When To Use Which in R

Need to find a needle in a haystack? Or, more specific for R programming, need to find which element of a Vector, Data Frame, or Matrix meets a specific set of conditions? You’ve come to the right place.

Use of Which in R

The Syntax: which(x, arr.ind = FALSE)

  • x can be any logical test vector
  • arr.ind is an optional parameter primarily uses for working with matrices (multiple dimension arrays); it indicates you want the array indices (both x and y data points, for example, vs a single index for one dimensional arrays).

You can use the function which in R to scan a data structure and identify the elements within that data structure which meet a specific condition. The which function returns the indices of the matching items in the data object.

Which() r examples

Lets dive right into some which function r examples .

# r language which function - which function r examples
> items < = c('hay','hay','hay','more hay','needle','hay','hay')
> which(items=='needle')
[1] 5
# neddle is indeed at position 5 in the list

> which(items=='goat')

# apparently we didn't get their goat; missing values are zeros

Which Function in R Data Frame

The which function also works for R data frames as well. In the example, below, we’re going to identify the indices of a subset of the ChickWeight data frame which meet a certain criteria (Time = day 20). This is one of the built in data sets within R – it shows progression of a group of chickens fed various diets over time.

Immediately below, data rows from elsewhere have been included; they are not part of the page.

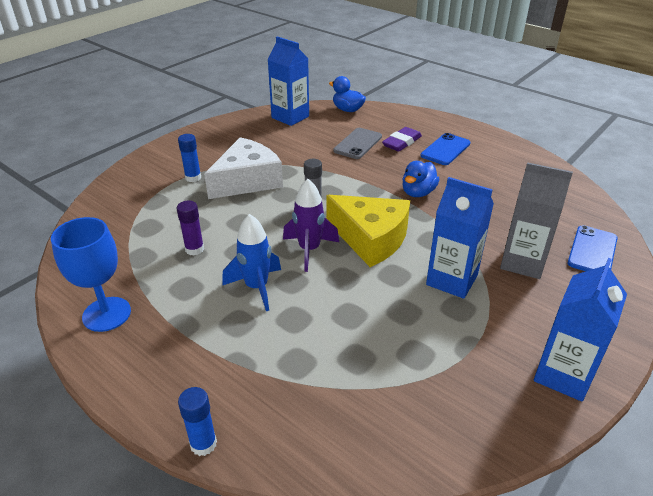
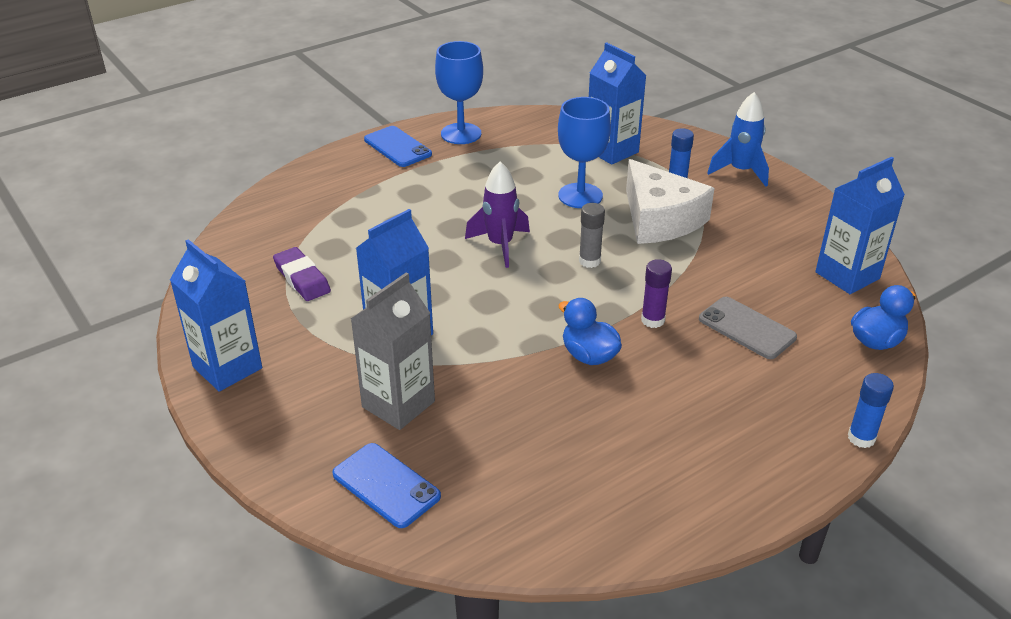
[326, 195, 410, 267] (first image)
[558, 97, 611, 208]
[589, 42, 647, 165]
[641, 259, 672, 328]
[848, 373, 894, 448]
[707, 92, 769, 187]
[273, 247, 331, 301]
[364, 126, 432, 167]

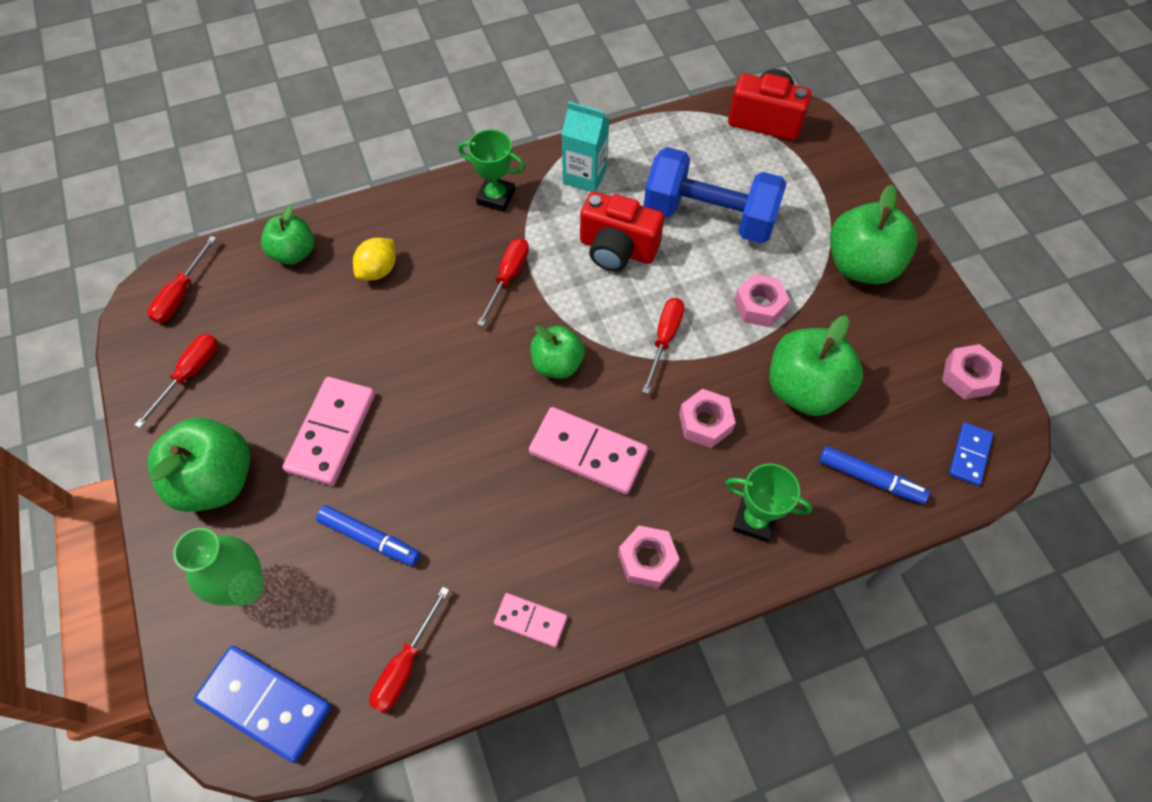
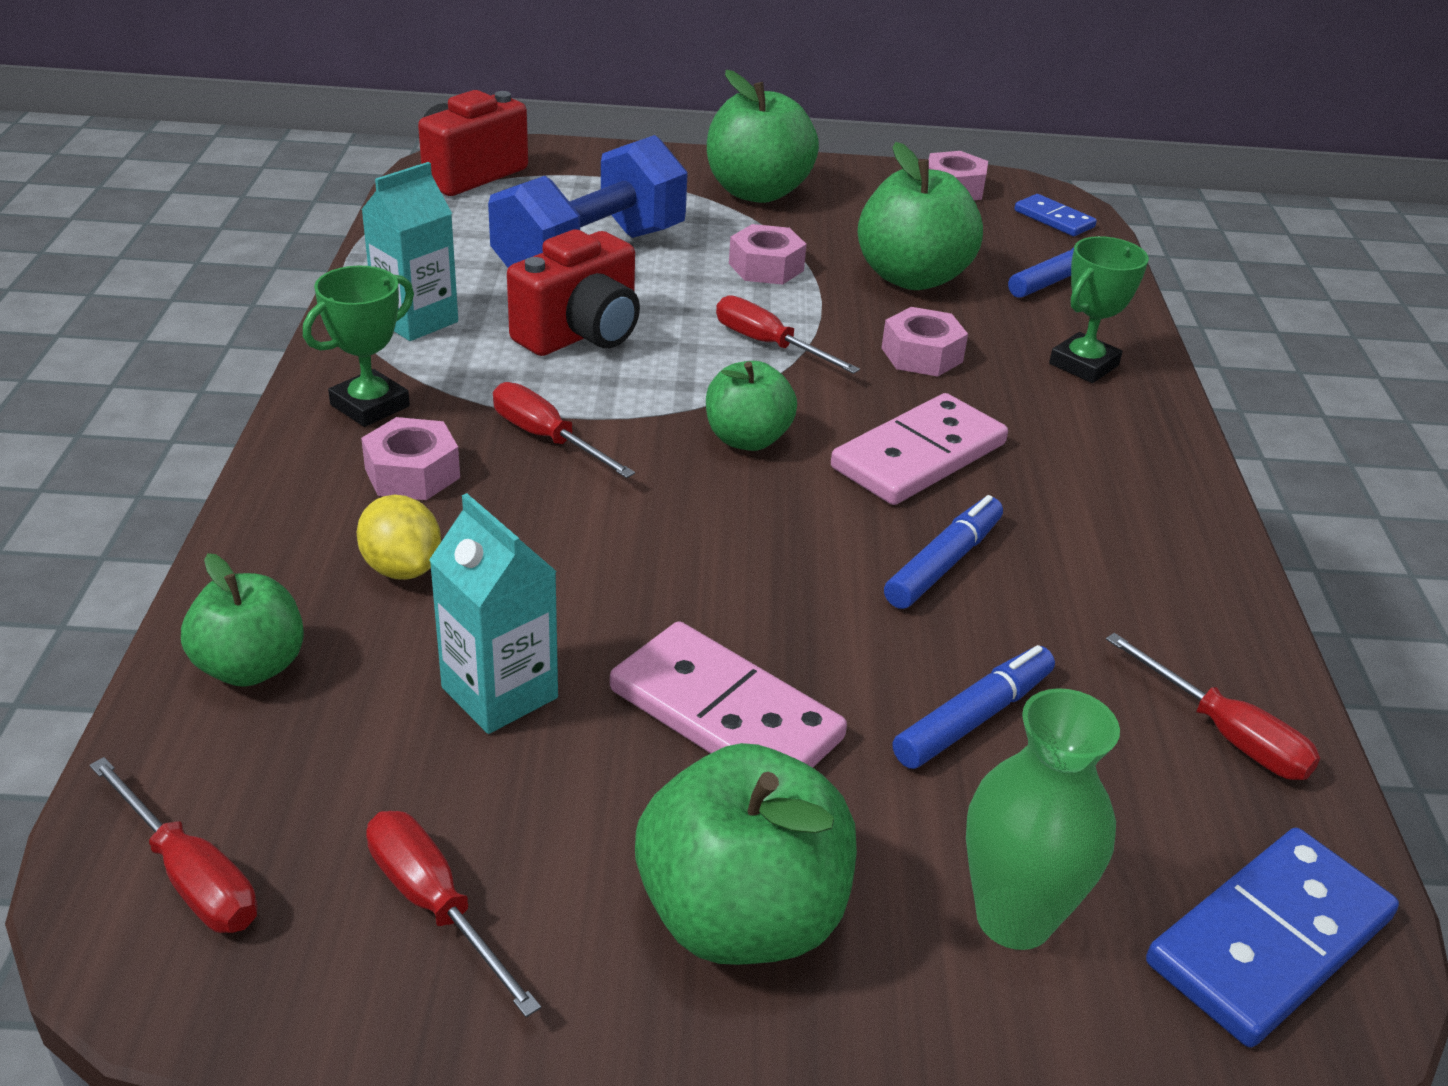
[494, 593, 567, 647] (first image)
[429, 493, 558, 734]
[884, 495, 1003, 609]
[361, 417, 460, 500]

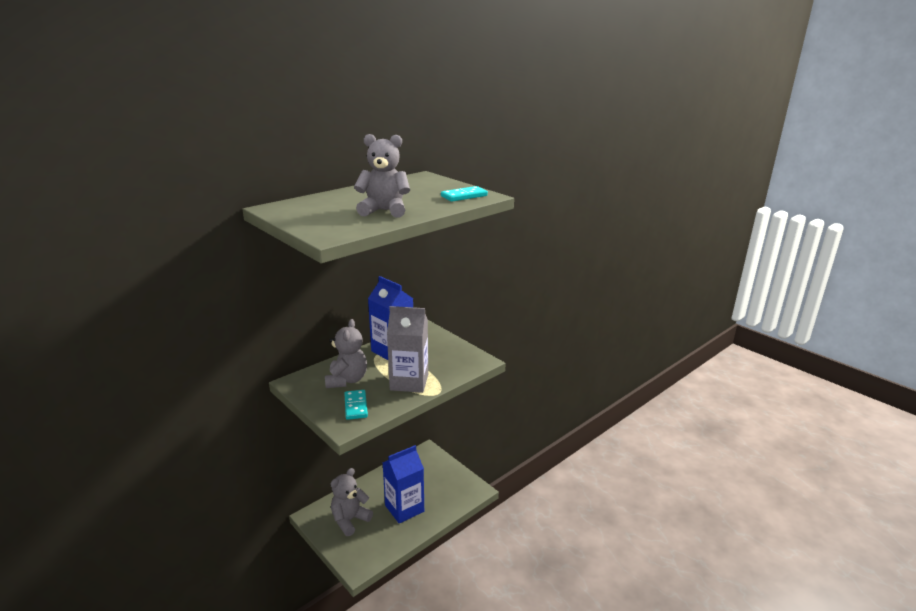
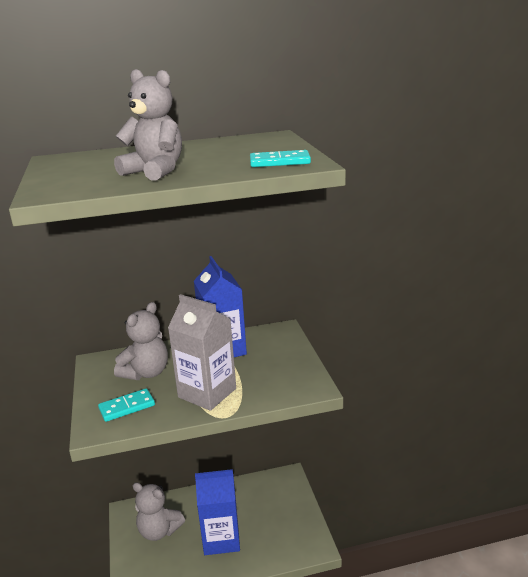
[132, 482, 185, 541]
[98, 388, 155, 422]

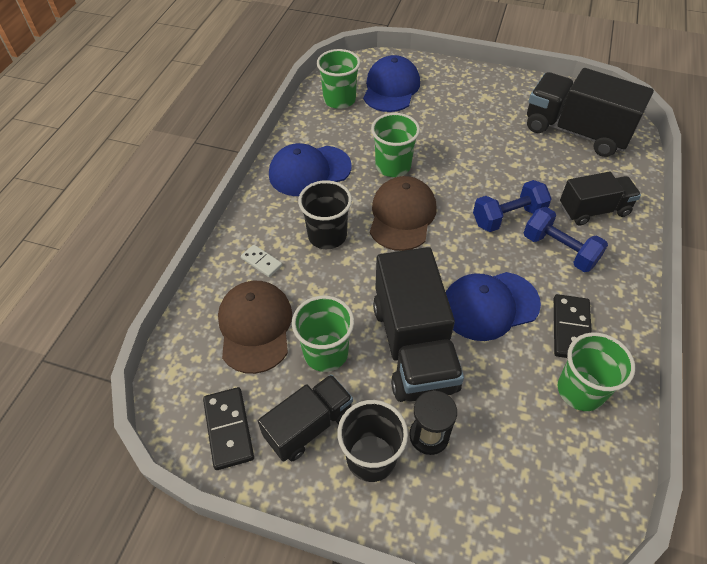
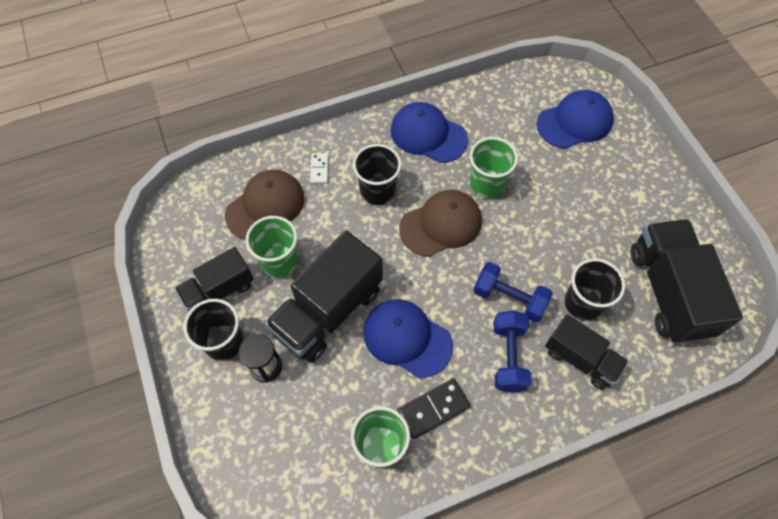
[203, 387, 254, 470] (first image)
[317, 49, 360, 109] (first image)
[564, 258, 625, 320]
[175, 247, 254, 311]

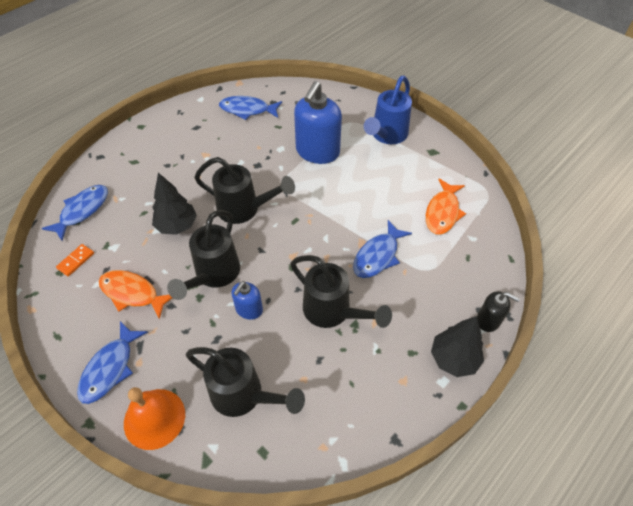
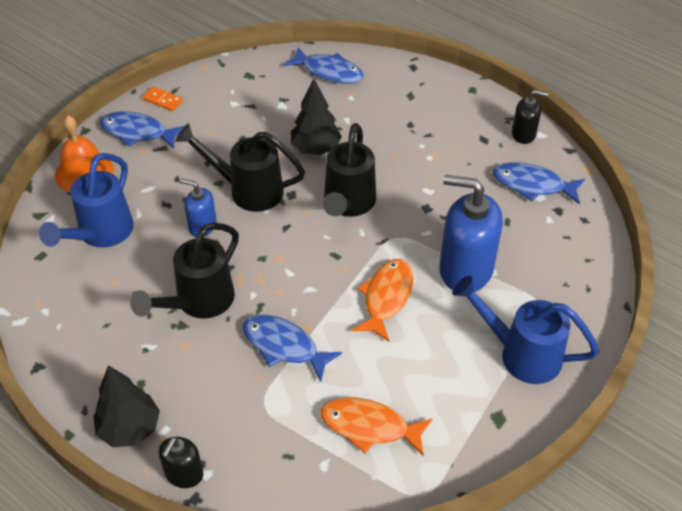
[512, 90, 548, 144]
[143, 87, 183, 111]
[352, 259, 413, 342]
[39, 153, 134, 247]
[493, 162, 585, 204]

# which function in r data frame
> which(ChickWeight$Time==20)
 [1]  11  23  35  47  59  71  83  95 106 118 130 142 154 166 193 207 219 231 243
[20] 255 267 279 291 303 315 327 339 351 363 375 387 399 411 423 435 447 459 471
[39] 483 495 517 529 541 553 565 577

As we can see, the which function grabbed the indices for all of the data points where the time was equal to 20.

Broader Applications

You’ve got a little room in using the which function in R.

  • The function can work with any logical test; it doesn’t just have to be checking for equality.
  • As mentioned, the function can be used for multi-dimensional matrices.

Which in R – Why This Matters?

Which is actually an extremely useful function within the R tool kit, especially if you are creating procedures to clean data and implement statistical algorithms. This function encapsulates the operation of peeking inside an existing data structure and tagging which elements might be required for additional processing.

It can also be used as the prelude to a filtering operation. Use which to spot which observations within a data frame need to be included or excluded from the analysis, return them as a vector of values, and process them accordingly. In effect this IS the basic underlying operation for “filter” in functional programming terms (returning pointers vs. creating an array).